- With the amendment of Australia’s marriage laws, all states are given 12 months to comply in removing divorce as requisite for legal gender change.
- Advocate considered compulsory divorce as cruel to transgender people.
- Critics pointed out that current legislative changes left no room for non-gender binary people.
Transgender individuals in Australia are struggling with state-based laws that require them to be divorced in order to change gender marker on their identity documents such as birth certificate.
According to the transgender news article by The Herald posted on December 22, the divorce requirement was intended to prevent same-sex marriage when one partner transitions during the course of the union.
With the amendment of the Commonwealth Marriage Act on December 6, all states in Australia have 12 months to comply and remove the mandatory divorce for legal gender recognition.
For LGBT rights campaigner Rodney Croome, the government must pass the amendment after next year’s election.
“It has been cruel to make transgender partners choose between being true to themselves and their solemn vows of lifelong commitment,” he said. “Transgender people have waited long enough to be treated fairly under the law and shouldn’t have to wait any longer.”
The states of South Australia and Australian Capital Territory have already removed the said requirement.
Change in marriage law
Climate expert Penny Whetton decided to let her birth certificate as it was when she had gender reassignment in 2003.

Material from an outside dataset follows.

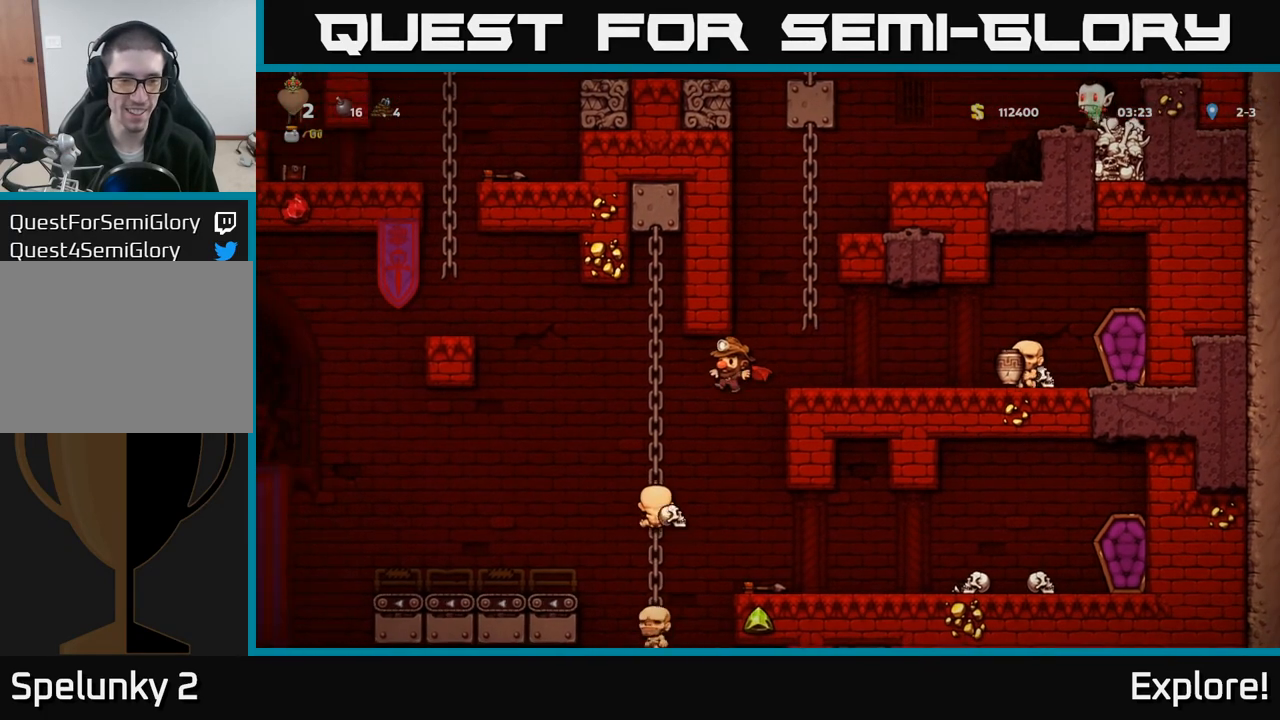
{"buttons": [], "left_stick": "center", "right_stick": "center", "events": [[133, "A", "down"], [217, "A", "up"], [450, "DPAD_LEFT", "up"]]}
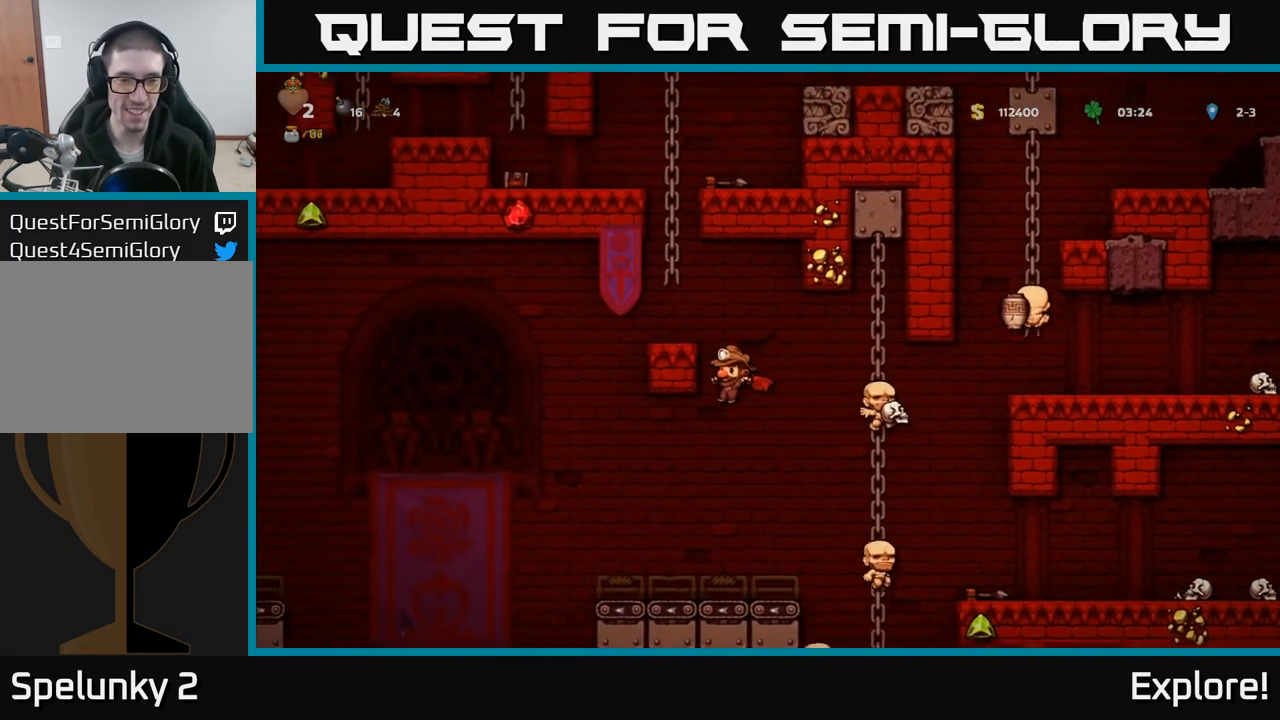
{"buttons": [], "left_stick": "center", "right_stick": "center", "events": []}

Married to Victorian Greens Senator Janet Rice in 1986, Whetton chose to remain married after her transition.
While the removal of compulsory divorce is delayed, she nonetheless was surprised at the rapid change in her lifetime particularly the passing of marriage equality law.
“[Forced divorce] has in the end now, turned out to be a practical issue,” she said. “I’ll be able to change my birth certificate it as soon as the law changes in Victoria, or in 12 months time, and maybe after a test case.”
In 2014, a bill was introduced to remove compulsory divorce and the year after, Senator Nick McKim brought up the issue during a budget hearing.
Changes are being were being deliberated currently according to a government spokesperson.
“Changes to the Tasmanian Births Deaths and Marriages Registration Act 1999 are currently in the preliminary planning stage,” the spokesperson said. “These changes will take into account recent changes to the Commonwealth Marriage Act.”
Last year, the country’s Anti-Discrimination Commission recommended the removal of the divorce requirement which the United Nations considered as a breach of human rights standard.
Shadow attorney-general Lara Giddings said that the Labour party would enforce the removal as soon as elected, saying, “Now marriage equality is law in Australia there is no reason why someone should be forced to divorce if they undergo gender reassignment surgery.”
Inclusion of non-gender binary individuals
On the other hand, Rice commented that while the new marriage law changed lives, it has missed recognizing non-gender binary.
“Even the framing of the question in the postal vote excluded the transgender and gender diverse people who may not fit into either female or male,” she said. “There does need to be that request of the state government to say this is important for people like us and we would like to move as quickly as possible.”
She also maintained that the legislation must explicitly state that marriage is between people regardless of gender identity.
Australia have recently been in the spotlight for its current requirements for transgender people. In September, a transgender teen challenged the need for court approval when availing hormone treatment.